*** SUPPLIED ENTRIES Section Begins ***

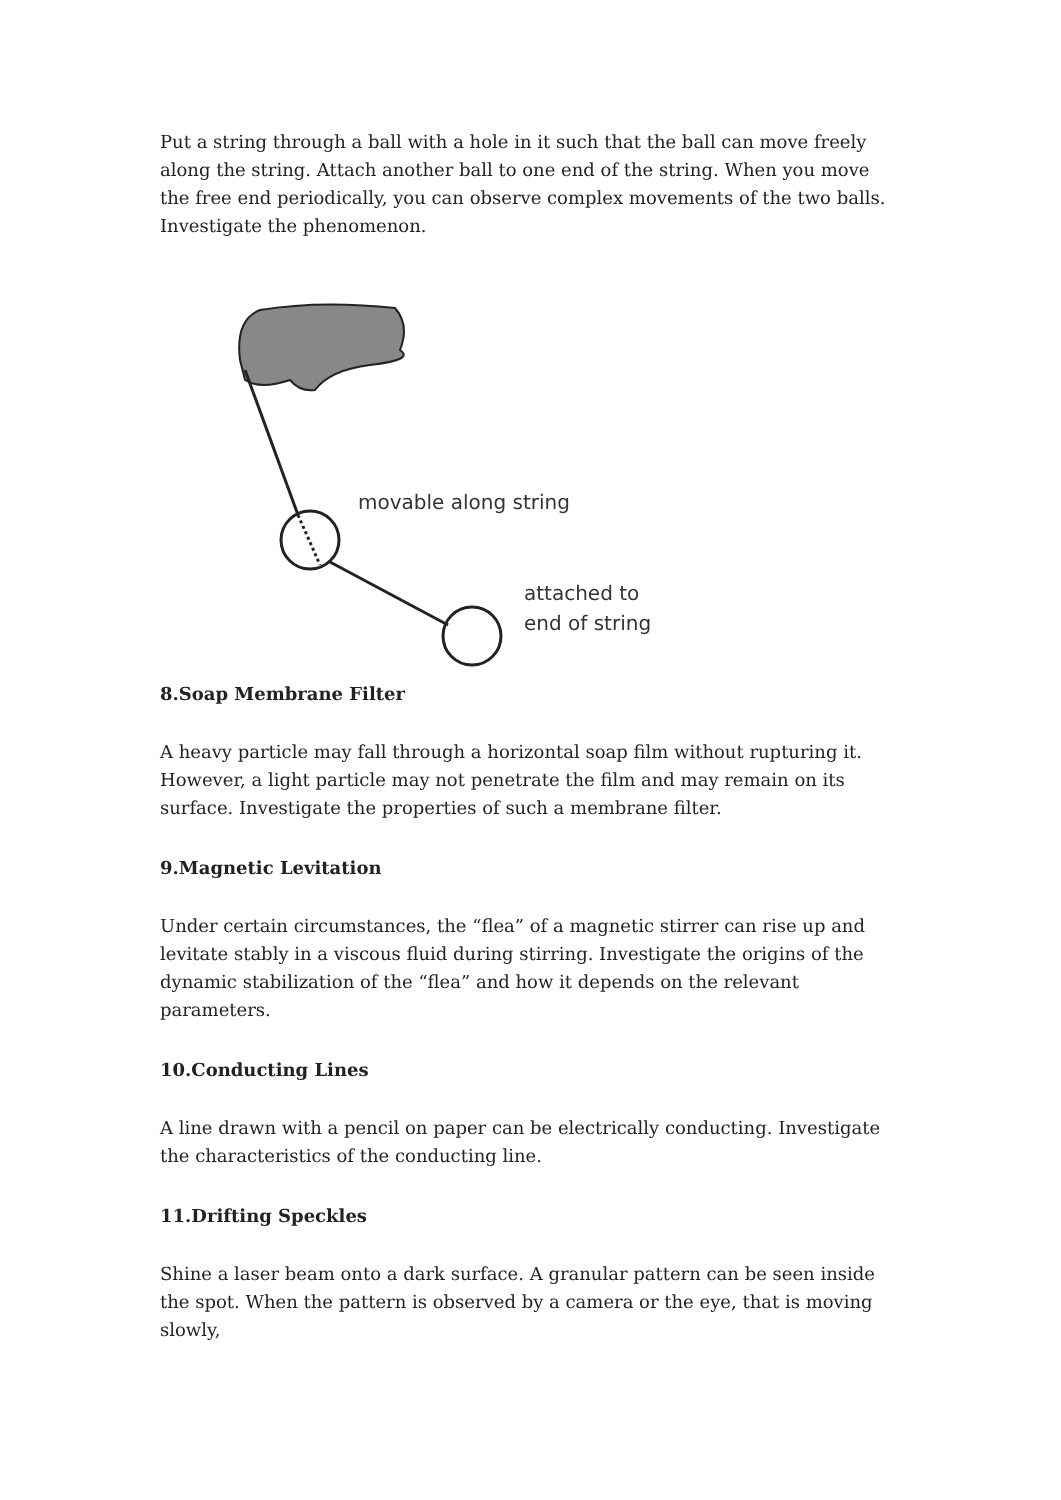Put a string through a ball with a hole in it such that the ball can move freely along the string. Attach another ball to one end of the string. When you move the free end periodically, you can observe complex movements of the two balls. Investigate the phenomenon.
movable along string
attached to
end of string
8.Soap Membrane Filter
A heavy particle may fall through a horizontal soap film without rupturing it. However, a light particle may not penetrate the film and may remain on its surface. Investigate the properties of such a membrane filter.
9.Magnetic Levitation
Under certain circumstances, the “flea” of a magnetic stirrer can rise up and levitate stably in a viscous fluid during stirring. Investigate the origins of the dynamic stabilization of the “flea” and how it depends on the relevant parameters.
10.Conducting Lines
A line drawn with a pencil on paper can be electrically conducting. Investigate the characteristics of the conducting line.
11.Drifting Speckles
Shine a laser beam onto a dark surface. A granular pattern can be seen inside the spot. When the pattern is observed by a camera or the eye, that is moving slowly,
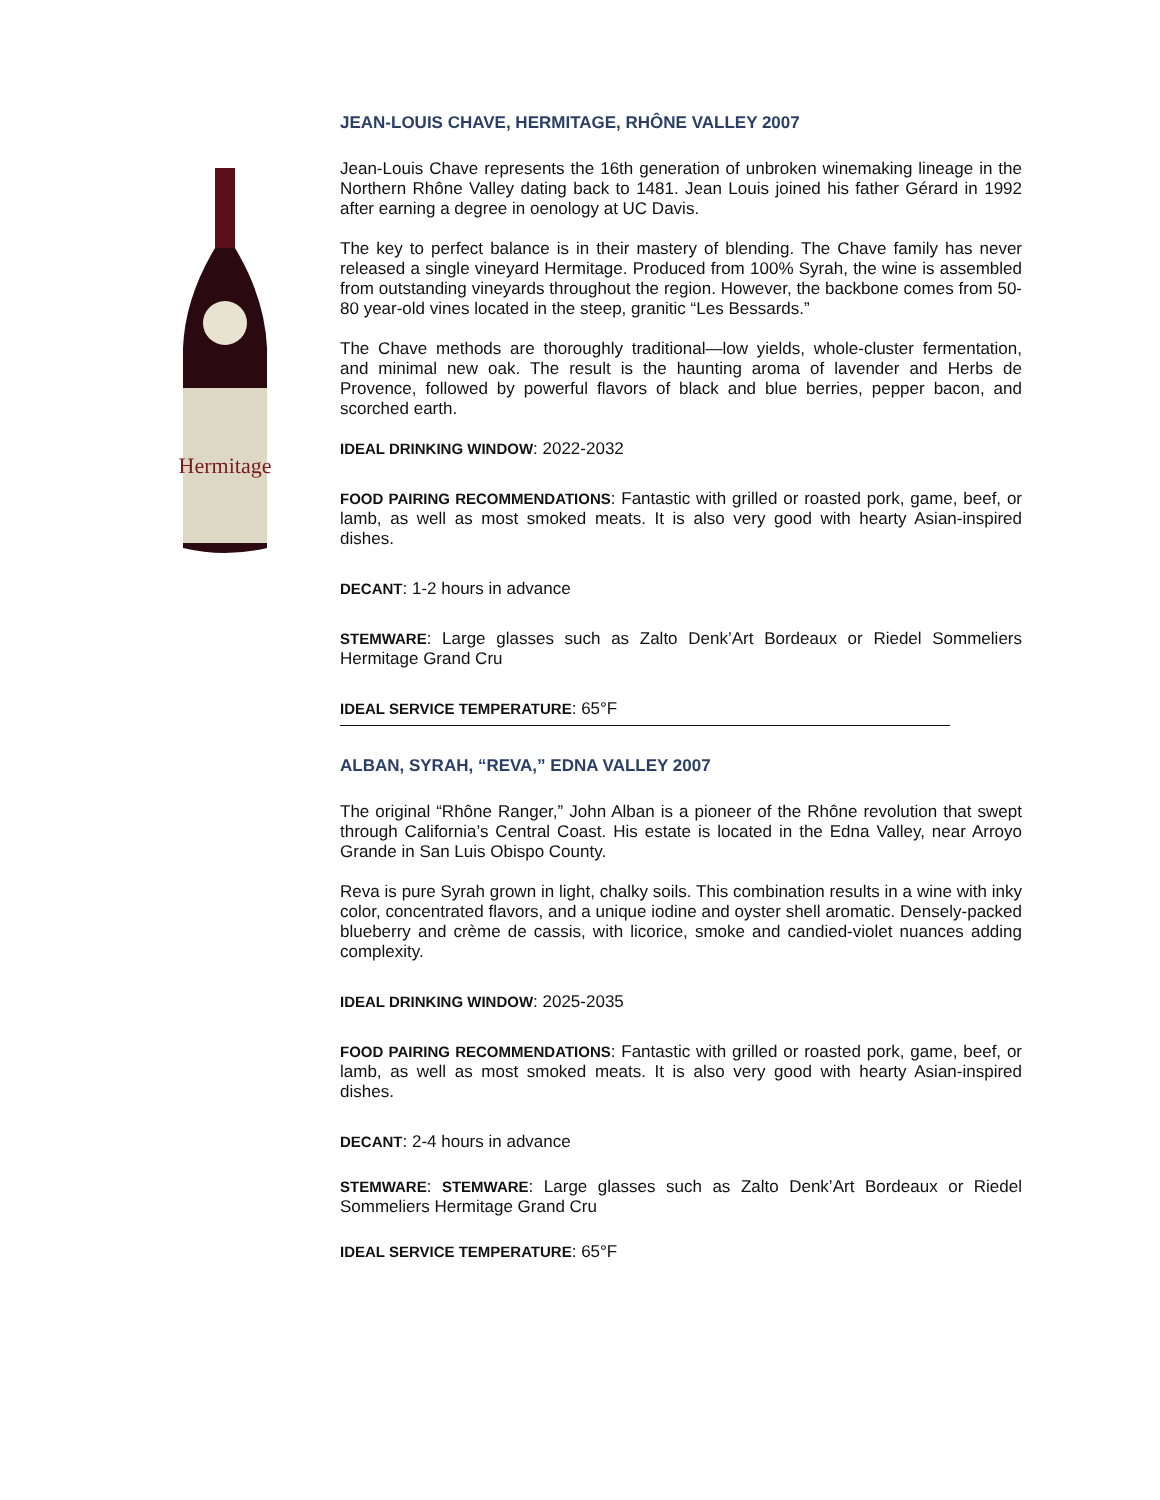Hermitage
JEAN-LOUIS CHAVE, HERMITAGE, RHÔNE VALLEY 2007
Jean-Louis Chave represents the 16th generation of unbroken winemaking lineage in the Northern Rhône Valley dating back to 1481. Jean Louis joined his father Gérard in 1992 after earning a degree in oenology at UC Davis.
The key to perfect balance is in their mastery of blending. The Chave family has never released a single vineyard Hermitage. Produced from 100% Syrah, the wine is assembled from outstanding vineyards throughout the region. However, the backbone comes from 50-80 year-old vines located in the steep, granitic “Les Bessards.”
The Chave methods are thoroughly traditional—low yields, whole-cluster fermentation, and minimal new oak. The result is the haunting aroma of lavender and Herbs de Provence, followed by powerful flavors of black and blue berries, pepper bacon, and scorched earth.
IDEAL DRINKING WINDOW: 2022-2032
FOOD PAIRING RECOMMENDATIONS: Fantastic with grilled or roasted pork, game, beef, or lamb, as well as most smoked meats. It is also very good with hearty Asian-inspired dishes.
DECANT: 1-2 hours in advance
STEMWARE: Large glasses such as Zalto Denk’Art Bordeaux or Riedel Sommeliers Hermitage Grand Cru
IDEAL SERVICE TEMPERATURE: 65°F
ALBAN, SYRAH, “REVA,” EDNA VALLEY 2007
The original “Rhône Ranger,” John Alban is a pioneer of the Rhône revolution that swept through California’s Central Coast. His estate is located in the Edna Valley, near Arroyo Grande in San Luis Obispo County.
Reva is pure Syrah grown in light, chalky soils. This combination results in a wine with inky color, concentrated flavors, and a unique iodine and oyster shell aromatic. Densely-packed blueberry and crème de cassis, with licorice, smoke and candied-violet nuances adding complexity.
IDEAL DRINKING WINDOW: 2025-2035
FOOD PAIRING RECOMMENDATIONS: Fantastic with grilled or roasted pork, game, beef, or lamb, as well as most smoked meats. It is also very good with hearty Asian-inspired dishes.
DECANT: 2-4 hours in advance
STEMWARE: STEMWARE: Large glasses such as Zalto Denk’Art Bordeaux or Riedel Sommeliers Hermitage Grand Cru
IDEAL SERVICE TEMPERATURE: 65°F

*** SUPPLIED ENTRIES Section Ends ***

**TASK DETAILS**:
Without any of its images, the data above should be returned exactly.

**ANSWER BELOW**:
Put a string through a ball with a hole in it such that the ball can move freely along the string. Attach another ball to one end of the string. When you move the free end periodically, you can observe complex movements of the two balls. Investigate the phenomenon.
movable along string
attached to
end of string
8.Soap Membrane Filter
A heavy particle may fall through a horizontal soap film without rupturing it. However, a light particle may not penetrate the film and may remain on its surface. Investigate the properties of such a membrane filter.
9.Magnetic Levitation
Under certain circumstances, the “flea” of a magnetic stirrer can rise up and levitate stably in a viscous fluid during stirring. Investigate the origins of the dynamic stabilization of the “flea” and how it depends on the relevant parameters.
10.Conducting Lines
A line drawn with a pencil on paper can be electrically conducting. Investigate the characteristics of the conducting line.
11.Drifting Speckles
Shine a laser beam onto a dark surface. A granular pattern can be seen inside the spot. When the pattern is observed by a camera or the eye, that is moving slowly,
Hermitage
JEAN-LOUIS CHAVE, HERMITAGE, RHÔNE VALLEY 2007
Jean-Louis Chave represents the 16th generation of unbroken winemaking lineage in the Northern Rhône Valley dating back to 1481. Jean Louis joined his father Gérard in 1992 after earning a degree in oenology at UC Davis.
The key to perfect balance is in their mastery of blending. The Chave family has never released a single vineyard Hermitage. Produced from 100% Syrah, the wine is assembled from outstanding vineyards throughout the region. However, the backbone comes from 50-80 year-old vines located in the steep, granitic “Les Bessards.”
The Chave methods are thoroughly traditional—low yields, whole-cluster fermentation, and minimal new oak. The result is the haunting aroma of lavender and Herbs de Provence, followed by powerful flavors of black and blue berries, pepper bacon, and scorched earth.
IDEAL DRINKING WINDOW: 2022-2032
FOOD PAIRING RECOMMENDATIONS: Fantastic with grilled or roasted pork, game, beef, or lamb, as well as most smoked meats. It is also very good with hearty Asian-inspired dishes.
DECANT: 1-2 hours in advance
STEMWARE: Large glasses such as Zalto Denk’Art Bordeaux or Riedel Sommeliers Hermitage Grand Cru
IDEAL SERVICE TEMPERATURE: 65°F
ALBAN, SYRAH, “REVA,” EDNA VALLEY 2007
The original “Rhône Ranger,” John Alban is a pioneer of the Rhône revolution that swept through California’s Central Coast. His estate is located in the Edna Valley, near Arroyo Grande in San Luis Obispo County.
Reva is pure Syrah grown in light, chalky soils. This combination results in a wine with inky color, concentrated flavors, and a unique iodine and oyster shell aromatic. Densely-packed blueberry and crème de cassis, with licorice, smoke and candied-violet nuances adding complexity.
IDEAL DRINKING WINDOW: 2025-2035
FOOD PAIRING RECOMMENDATIONS: Fantastic with grilled or roasted pork, game, beef, or lamb, as well as most smoked meats. It is also very good with hearty Asian-inspired dishes.
DECANT: 2-4 hours in advance
STEMWARE: STEMWARE: Large glasses such as Zalto Denk’Art Bordeaux or Riedel Sommeliers Hermitage Grand Cru
IDEAL SERVICE TEMPERATURE: 65°F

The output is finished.